Description
FatDatasets is a package which gives access to a few datasets. It takes care of downloading, preprocessing, storing and loading the data. The datasets are considered as data dependencies, and are not contained in this repository but downloaded when requested. A few methods are also provided to generate random synthetic data.
All the datasets provided here are numerical datasets, i.e. they are a collection of n
numerical samples in dimension d
.
They are "unsupervised" datasets in the sense that no labels are any additional information is provided with them.
Usage
Load datasets using load_dataset("dataset_name")
. Depending on the datasets, result will be either a matrix (data stored in jld file and loaded in memory) or a H5Dataset object, whose values can be accessed using (2d only) indexing (data stored into a HDF5 file and loaded dynamically).

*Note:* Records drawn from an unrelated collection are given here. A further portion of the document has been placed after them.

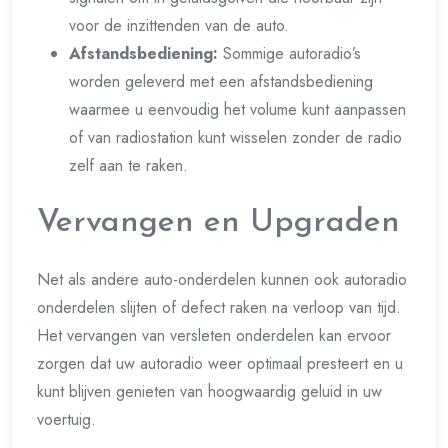
voor de inzittenden van de auto.
Afstandsbediening:
Sommige autoradio’s
worden geleverd met een afstandsbediening
waarmee u eenvoudig het volume kunt aanpassen
of van radiostation kunt wisselen zonder de radio
zelf aan te raken.
Vervangen en Upgraden
Net als andere auto-onderdelen kunnen ook autoradio
onderdelen slijten of defect raken na verloop van tijd.
Het vervangen van versleten onderdelen kan ervoor
zorgen dat uw autoradio weer optimaal presteert en u
kunt blijven genieten van hoogwaardig geluid in uw
voertuig.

Julia using column-first ordering, we always use the convention columns=samples and rows=features.
Available datasets
Dataset name | n | d | Format | Remarks |
---|---|---|---|---|
kddcup99 | 4,898,431 | 145 | JLD | Between 0.0 and 1.0, contains converted categorical features. (http://kdd.ics.uci.edu/databases/kddcup99/kddcup99.html) |
kddcup99_small | 494,021 | 141 | JLD | 10% subset of kddcup99. Between 0.0 and 1.0, contains converted categorical features. (http://kdd.ics.uci.edu/databases/kddcup99/kddcup99.html) |
fma | 106,574 | 518 | JLD | Misc. aggregated audio features with various stats e.g. min, max, mean, median, skew, kurtosis. (https://github.com/mdeff/fma) |
fma_mfcc | 106,574 | 20 | JLD | Contains mean MFCC features from FMA dataset. (https://github.com/mdeff/fma) |
gowalla | 6,442,892 | 2 | JLD | Localization data. (https://snap.stanford.edu/data/loc-gowalla.html) |
fasttext_XX | 2,000,000 | 300 | HDF5 | XX should be one of these language codes: "en", "fr", "de", "eo". Lines starting by the char " will be escaped, so there might be 1,999,999 entries only in final dataset. (https://fasttext.cc/docs/en/crawl-vectors.html) |
lfw | 13233 | 62500 | HDF5 | Raw vectorized 250×250 images of celebrities faces from the “Labeled Faces in the Wild” dataset. (http://vis-www.cs.umass.edu/lfw/) |
celeba (link broken?) | 202599 | 38804 | HDF5 | Raw vectorized 178×218 images of celebrities faces from CelebA dataset. |
intel_lab | 2,313,153 | 5 | HDF5 | Time and misc. sensors measures in the Intel lab at Berkeley. (http://db.csail.mit.edu/labdata/labdata.html) |
Synthetic datasets
The following functions can be used to generate data according to mixture of gaussians or on a low-dimensional subspace.
GMM_dataset()
GMM_stream()
lowrank_dataset()
lowrank_stream()
Notes for developers
Useful functions:
compute_stats(path_to_hdf5_file)
will compute and store in the hdf5 file the mean and std of the dataset. Should be called after storing the file for all HDF5-stored datasets.convert_categorical_columns!(df)
: removes categorical values of aDataFrame
by adding new binary features.
For new requests: the DataDep registration should be placed in a file in src/datasets/registrators
and will be loaded at loadtime. Preprocessing functions can be placed directly in src/datasets
(and loaded with the module, provided it is explicitly include
d).
To do
- Fix the link to the celeba dataset, which seems to be broken.